Immunotherapy of melanoma using TRP2 peptide-loaded biodegradable nanoparticles combined with poly-IC

Abstract Vaccination with tumor epitopes associated with MHC-I is an attractive approach directed at inducing tumor-specific CTLs. However, challenges remain in improving the therapeutic efficacy of peptide epitope vaccines, including the low immunogenicity of peptide epitopes and insufficient stimulation of innate immune components in vivo. Herein, we report an innovative strategy to overcome the limitations.
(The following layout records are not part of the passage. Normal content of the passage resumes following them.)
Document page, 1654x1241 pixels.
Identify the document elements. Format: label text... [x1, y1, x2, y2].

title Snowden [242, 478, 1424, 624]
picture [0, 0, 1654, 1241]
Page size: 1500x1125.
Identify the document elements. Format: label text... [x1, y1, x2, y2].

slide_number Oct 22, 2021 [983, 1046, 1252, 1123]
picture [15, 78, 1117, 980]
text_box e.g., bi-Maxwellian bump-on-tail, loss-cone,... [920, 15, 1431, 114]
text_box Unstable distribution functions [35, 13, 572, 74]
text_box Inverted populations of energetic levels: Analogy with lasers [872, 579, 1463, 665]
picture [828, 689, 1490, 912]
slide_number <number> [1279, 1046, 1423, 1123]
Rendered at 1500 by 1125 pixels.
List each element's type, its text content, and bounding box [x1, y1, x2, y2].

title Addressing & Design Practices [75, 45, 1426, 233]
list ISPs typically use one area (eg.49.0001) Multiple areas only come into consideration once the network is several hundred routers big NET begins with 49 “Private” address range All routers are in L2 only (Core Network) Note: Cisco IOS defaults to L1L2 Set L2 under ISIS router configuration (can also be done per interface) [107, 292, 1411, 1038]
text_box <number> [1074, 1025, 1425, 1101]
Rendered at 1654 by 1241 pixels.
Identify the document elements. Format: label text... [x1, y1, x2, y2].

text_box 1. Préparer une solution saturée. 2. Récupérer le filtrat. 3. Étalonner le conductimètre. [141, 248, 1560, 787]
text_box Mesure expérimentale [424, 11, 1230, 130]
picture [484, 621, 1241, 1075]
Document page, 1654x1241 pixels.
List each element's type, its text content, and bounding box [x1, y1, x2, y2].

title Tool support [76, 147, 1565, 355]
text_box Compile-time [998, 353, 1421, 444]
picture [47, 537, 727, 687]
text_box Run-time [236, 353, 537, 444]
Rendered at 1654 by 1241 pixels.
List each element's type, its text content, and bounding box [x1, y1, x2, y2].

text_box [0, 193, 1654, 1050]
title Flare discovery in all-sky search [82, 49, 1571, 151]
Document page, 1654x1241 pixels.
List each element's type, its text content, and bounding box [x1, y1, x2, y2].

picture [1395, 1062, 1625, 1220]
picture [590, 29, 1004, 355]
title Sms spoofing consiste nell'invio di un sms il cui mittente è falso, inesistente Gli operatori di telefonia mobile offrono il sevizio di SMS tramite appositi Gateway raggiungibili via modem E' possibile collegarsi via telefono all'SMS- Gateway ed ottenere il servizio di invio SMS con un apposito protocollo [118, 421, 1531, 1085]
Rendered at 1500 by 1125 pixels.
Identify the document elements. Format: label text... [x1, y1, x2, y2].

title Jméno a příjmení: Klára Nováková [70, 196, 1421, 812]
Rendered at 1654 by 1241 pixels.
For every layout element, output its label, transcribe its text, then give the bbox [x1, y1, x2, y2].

The essential feature of this strategy is vaccination using tumor epitope-loaded biodegradable nanoparticles (NPs) in combination with poly-IC. Carboxylated NPs were prepared using poly(lactic-co-glycolic acid), covalently conjugated with anti-H-2K bmAb, and then attached with H-2K bmolecules. Native peptides associated with the H-2K bmolecules of H-2K b-attached NPs were exchanged with melanoma-specific peptide TRP2 (180–188). TRP2 peptide-loaded NPs in combination with poly-IC efficiently induced TRP2-specific CTLs when immunized into melanoma-bearing mice as well as normal mice. Accordingly, TRP2 peptide-loaded NPs in combination with poly-IC exerted significant anti-tumor activity in mice implanted with B16-F10 melanoma cells. In addition, TRP2 peptide-loaded NPs in combination with poly-IC exerted potent anti-metastatic activity in mice i.v. injected with B16-F10 melanoma cells. These findings show that TRP2 peptide-loaded NPs combined with poly-IC could be an effective means in treating melanoma via the induction of TRP2-specific CTLs.